--- START ---

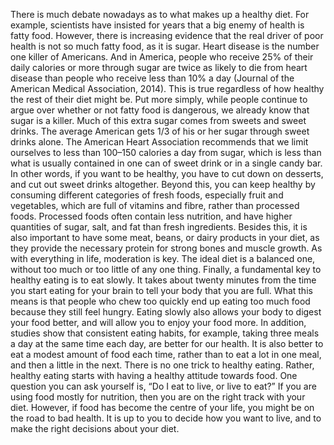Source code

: There is much debate nowadays as to what makes up a healthy diet. For example, scientists have insisted for years that a big enemy of health is fatty food. However, there is increasing evidence that the real driver of poor health is not so much fatty food, as it is sugar. Heart disease is the number one killer of Americans. And in America, people who receive 25% of their daily calories or more through sugar are twice as likely to die from heart disease than people who receive less than 10% a day (Journal of the American Medical Association, 2014). This is true regardless of how healthy the rest of their diet might be. Put more simply, while people continue to argue over whether or not fatty food is dangerous, we already know that sugar is a killer.
Much of this extra sugar comes from sweets and sweet drinks. The average American gets 1/3 of his or her sugar through sweet drinks alone. The American Heart Association recommends that we limit ourselves to less than 100–150 calories a day from sugar, which is less than what is usually contained in one can of sweet drink or in a single candy bar. In other words, if you want to be healthy, you have to cut down on desserts, and cut out sweet drinks altogether.
Beyond this, you can keep healthy by consuming different categories of fresh foods, especially fruit and vegetables, which are full of vitamins and fibre, rather than processed foods. Processed foods often contain less nutrition, and have higher quantities of sugar, salt, and fat than fresh ingredients. Besides this, it is also important to have some meat, beans, or dairy products in your diet, as they provide the necessary protein for strong bones and muscle growth. As with everything in life, moderation is key. The ideal diet is a balanced one, without too much or too little of any one thing.
Finally, a fundamental key to healthy eating is to eat slowly. It takes about twenty minutes from the time you start eating for your brain to tell your body that you are full. What this means is that people who chew too quickly end up eating too much food because they still feel hungry. Eating slowly also allows your body to digest your food better, and will allow you to enjoy your food more. In addition, studies show that consistent eating habits, for example, taking three meals a day at the same time each day, are better for our health. It is also better to eat a modest amount of food each time, rather than to eat a lot in one meal, and then a little in the next.
There is no one trick to healthy eating. Rather, healthy eating starts with having a healthy attitude towards food. One question you can ask yourself is, “Do I eat to live, or live to eat?” If you are using food mostly for nutrition, then you are on the right track with your diet. However, if food has become the centre of your life, you might be on the road to bad health. It is up to you to decide how you want to live, and to make the right decisions about your diet.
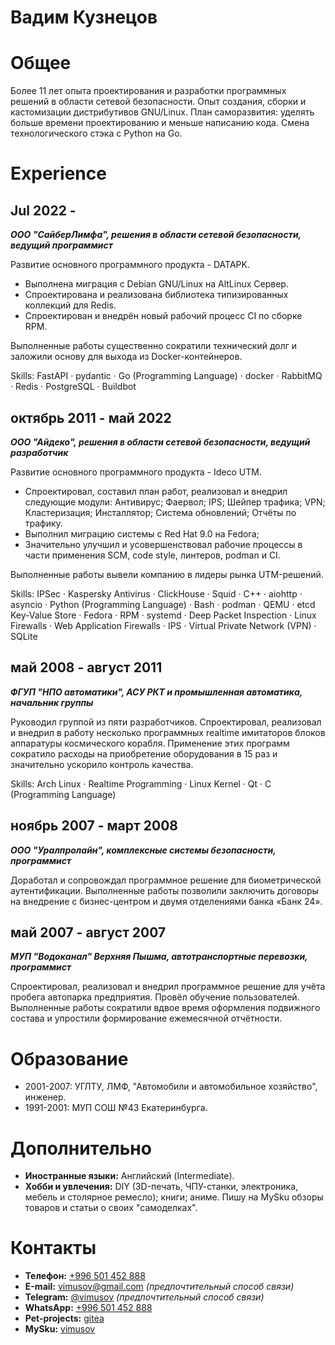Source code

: # Вадим Кузнецов

# Общее

Более 11 лет опыта проектирования и разработки программных решений в области сетевой безопасности. Опыт создания,
сборки и кастомизации дистрибутивов GNU/Linux. План саморазвития: уделять больше времени проектированию и меньше
написанию кода. Смена технологического стэка с Python на Go.

# Experience

## Jul 2022 -

_**ООО "СайберЛимфа", решения в области сетевой безопасности, ведущий программист**_

Развитие основного программного продукта - DATAPK.

- Выполнена миграция с Debian GNU/Linux на AltLinux Сервер.
- Спроектирована и реализована библиотека типизированных коллекций для Redis.
- Спроектирован и внедрён новый рабочий процесс CI по сборке RPM.

Выполненные работы существенно сократили технический долг и заложили основу для выхода из Docker-контейнеров.

Skills: FastAPI · pydantic · Go (Programming Language) · docker · RabbitMQ · Redis · PostgreSQL · Buildbot

## октябрь 2011 - май 2022

_**ООО "Айдеко", решения в области сетевой безопасности, ведущий разработчик**_

Развитие основного программного продукта - Ideco UTM.

- Спроектировал, составил план работ, реализовал и внедрил следующие модули: Антивирус; Фаервол; IPS; Шейпер трафика;
  VPN; Кластеризация; Инсталлятор; Система обновлений; Отчёты по трафику.
- Выполнил миграцию системы с Red Hat 9.0 на Fedora;
- Значительно улучшил и усовершенствовал рабочие процессы в части применения SCM, code style, линтеров, podman и CI.

Выполненные работы вывели компанию в лидеры рынка UTM-решений.

Skills: IPSec · Kaspersky Antivirus · ClickHouse · Squid · C++ · aiohttp · asyncio · Python (Programming Language) ·
Bash · podman · QEMU · etcd Key-Value Store · Fedora · RPM · systemd · Deep Packet Inspection · Linux Firewalls · Web
Application Firewalls · IPS · Virtual Private Network (VPN) · SQLite

## май 2008 - август 2011

_**ФГУП "НПО автоматики", АСУ РКТ и промышленная автоматика, начальник группы**_

Руководил группой из пяти разработчиков. Спроектировал, реализовал и внедрил в работу несколько программных realtime
имитаторов блоков аппаратуры космического корабля. Применение этих программ сократило расходы на приобретение
оборудования в 15 раз и значительно ускорило контроль качества.

Skills: Arch Linux · Realtime Programming · Linux Kernel · Qt · C (Programming Language)

## ноябрь 2007 - март 2008

_**ООО "Уралпролайн", комплексные системы безопасности, программист**_

Доработал и сопровождал программное решение для биометрической аутентификации. Выполненные работы позволили заключить
договоры на внедрение с бизнес-центром и двумя отделениями банка «Банк 24».

## май 2007 - август 2007

_**МУП "Водоканал" Верхняя Пышма, автотранспортные перевозки, программист**_

Спроектировал, реализовал и внедрил программное решение для учёта пробега автопарка предприятия. Провёл обучение
пользователей. Выполненные работы сократили вдвое время оформления подвижного состава и упростили формирование
ежемесячной отчётности.

# Образование

- 2001-2007: УГЛТУ, ЛМФ, "Автомобили и автомобильное хозяйство", инженер.
- 1991-2001: МУП СОШ №43 Екатеринбурга.

# Дополнительно

- **Иностранные языки:** Английский (Intermediate).
- **Хобби и увлечения:** DIY (3D-печать, ЧПУ-станки, электроника, мебель и столярное ремесло); книги; аниме.
  Пишу на MySku обзоры товаров и статьи о своих "самоделках".

# Контакты

- **Телефон:** [+996 501 452 888](tel:+996501452888)
- **Е-mail:** [vimusov@gmail.com](mailto:vimusov@gmail.com) _(предпочтительный способ связи)_
- **Telegram:** [@vimusov](https://t.me/vimusov) _(предпочтительный способ связи)_
- **WhatsApp:** [+996 501 452 888](https://wa.me/996501452888)
- **Pet-projects:** [gitea](https://github.com/vimusov)
- **MySku:** [vimusov](https://mysku.club/my/vimusov)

--- END ---

Using only the entries above, output the line with "- 1991-2001: МУП СОШ №43 Екатеринбурга.", the line with "- **Телефон:** [+996", and all lines between them, exactly as they stand.

## Result of this task
- 1991-2001: МУП СОШ №43 Екатеринбурга.

# Дополнительно

- **Иностранные языки:** Английский (Intermediate).
- **Хобби и увлечения:** DIY (3D-печать, ЧПУ-станки, электроника, мебель и столярное ремесло); книги; аниме.
  Пишу на MySku обзоры товаров и статьи о своих "самоделках".

# Контакты

- **Телефон:** [+996 501 452 888](tel:+996501452888)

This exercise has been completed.